Why the Crypto Market Remains Moderately Bearish in 2019
With the exception of Ethereum, which seems to have started the year with all guns blazing ahead of the Constantinople fork, it wont surprise anyone that the market analysts SFOX rate crypto as moderately bearish entering 2019. In fact, with further sharp drops in all major coins today, perhaps even the word moderately is wishful thinking.
However, unlike many price predictions based on the instincts of even the most credible CEO or economist, the SFOX Volatility Report is based on more than just sentiment.
The cryptocurrency dealer and market analyst takes into account trading volume, price, and volatility data from eight major exchanges. They then come up with an index by analyzing three major factors: market sentiment, volatility, and how the sector, in general, is advancing.
Throughout 2018, this index ranged from highly bullish to positively bearish with November and December the most volatile months on record.
What Drove Volatility in 2018?
A hellish November aside, SFOX pinpointed two other major periods in the year when cryptocurrency volatility saw increased spikes. These were between January and late February and mid-August through September. What happened to send the markets swinging? A whole bunch of external events placing pressure on prices.
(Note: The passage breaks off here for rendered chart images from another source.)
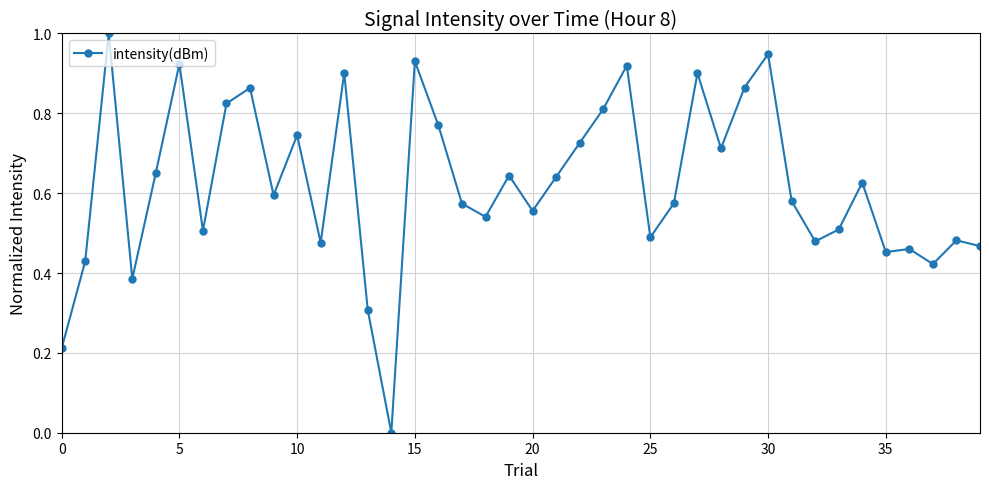

What is the greatest value displayed?

1.0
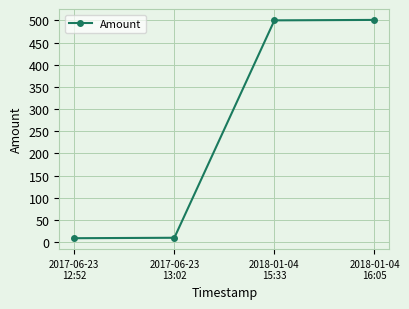

True or false: there are more than 1 points higher than both neighbors.

False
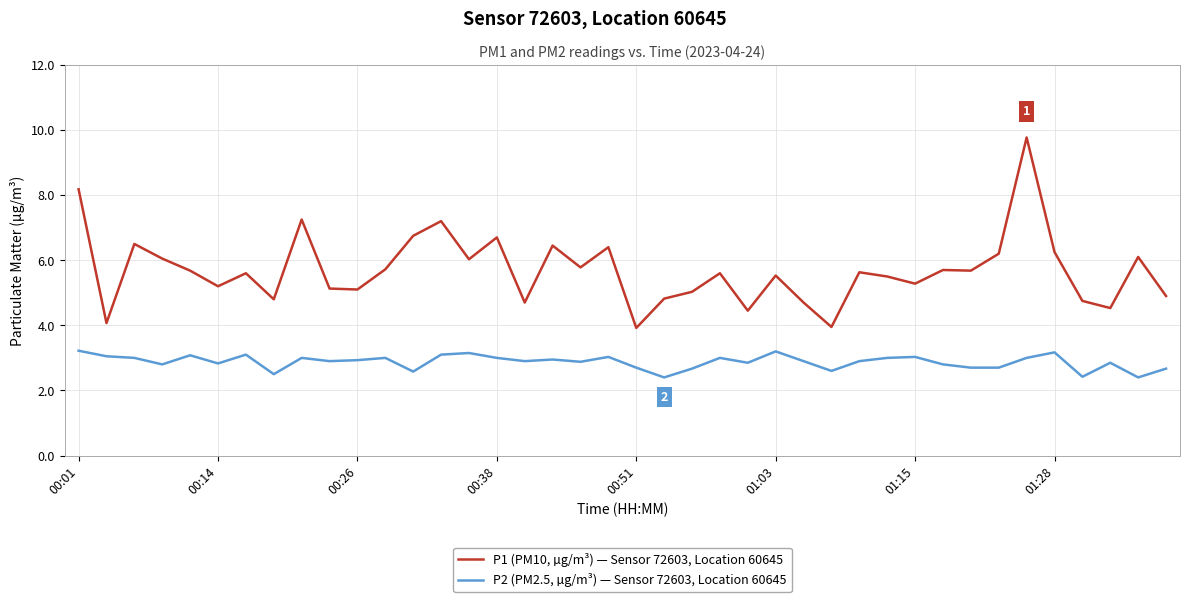

How many lines are shown in the chart?

2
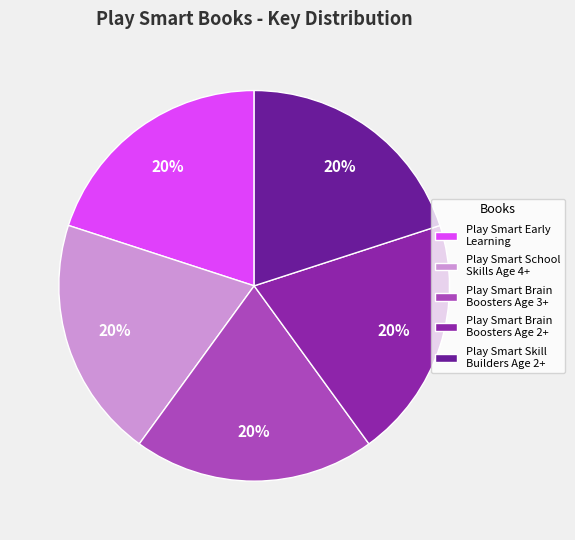

Is there a majority slice in this chart?

No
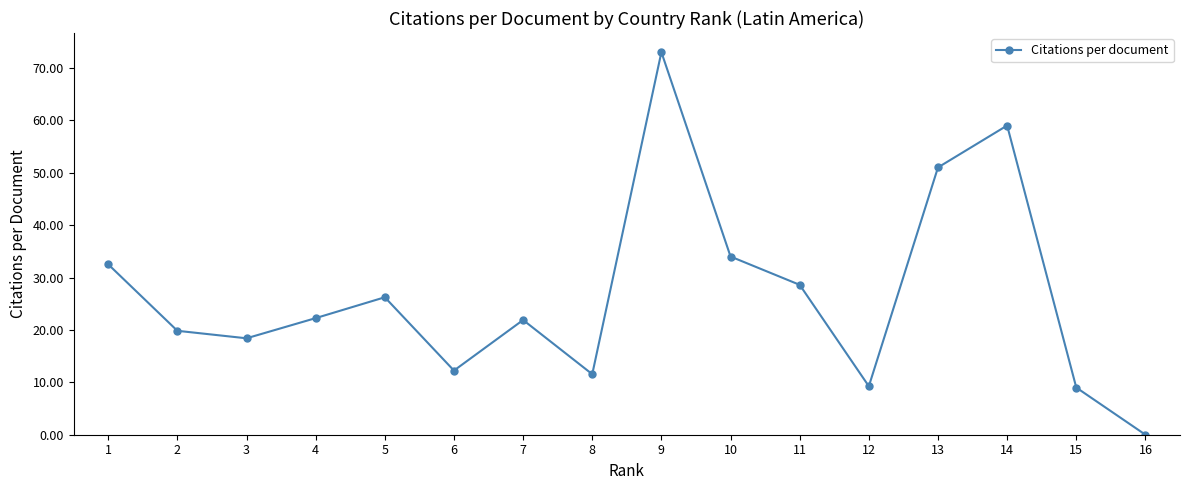

What is the ratio of the value at 9 to the value at 13?

1.4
To start with, towards the end of January there was a major hack on Japanese exchange Coincheck. Thieves made off with north of $500 million in NEM. China began to talk about banning cryptocurrency, and Facebook prevented ICOs from advertising on its social media platform.
To add insult to injury, concerns rippled through the industry about Bitfinex and Tether. Their alleged role in manipulating the market during 2017s late rally was thrust into question as both companies were handed a subpoena by the CFTC. SFOX notes:
From Jan 28 to Feb 6, the price of BTC dropped from $11,670 USD to $6,828 USD.
After a sensational year for crypto in 2017, the 30-day historical volatility of Bitcoin in early 2018 went from 117 percent on Jan 28 to a whopping 139 percent on February 17. Naturally, all major crypto assets followed suit.